**Task objective**: Output the entries below exactly as written, omitting pictures.

**Material for this task**:
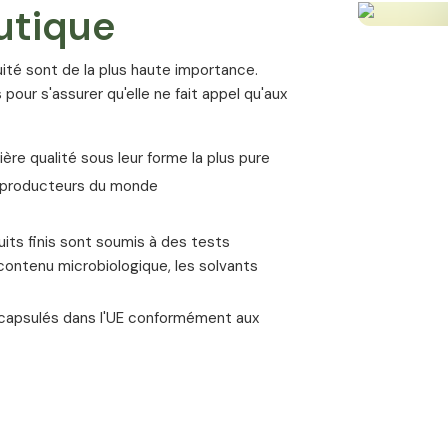
indésirables et la très bonne tolérance
utique
Garantie de satisfaction
⁠Nous garantissons la qualité des caps
cuité sont de la plus haute importance.
remboursement de 100 jours. Si vous n'êt
 pour s'assurer qu'elle ne fait appel qu'aux
retourner et nous vous rembourserons l
Valeurs nutritionnelles
ière qualité sous leur forme la plus pure
s producteurs du monde
osa L.) avec
Dose quotidienne recommandée :
1 gélu
harge: gomme
its finis sont soumis à des tests
Quantité par dose quotidienne
e contenu microbiologique, les solvants
ncapsulés dans l'UE conformément aux
Extrait d’igname sauvage
- Diosgénine
s
es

**Response to the exercise**:
indésirables et la très bonne tolérance
utique
Garantie de satisfaction
⁠Nous garantissons la qualité des caps
cuité sont de la plus haute importance.
remboursement de 100 jours. Si vous n'êt
 pour s'assurer qu'elle ne fait appel qu'aux
retourner et nous vous rembourserons l
Valeurs nutritionnelles
ière qualité sous leur forme la plus pure
s producteurs du monde
osa L.) avec
Dose quotidienne recommandée :
1 gélu
harge: gomme
its finis sont soumis à des tests
Quantité par dose quotidienne
e contenu microbiologique, les solvants
ncapsulés dans l'UE conformément aux
Extrait d’igname sauvage
- Diosgénine
s
es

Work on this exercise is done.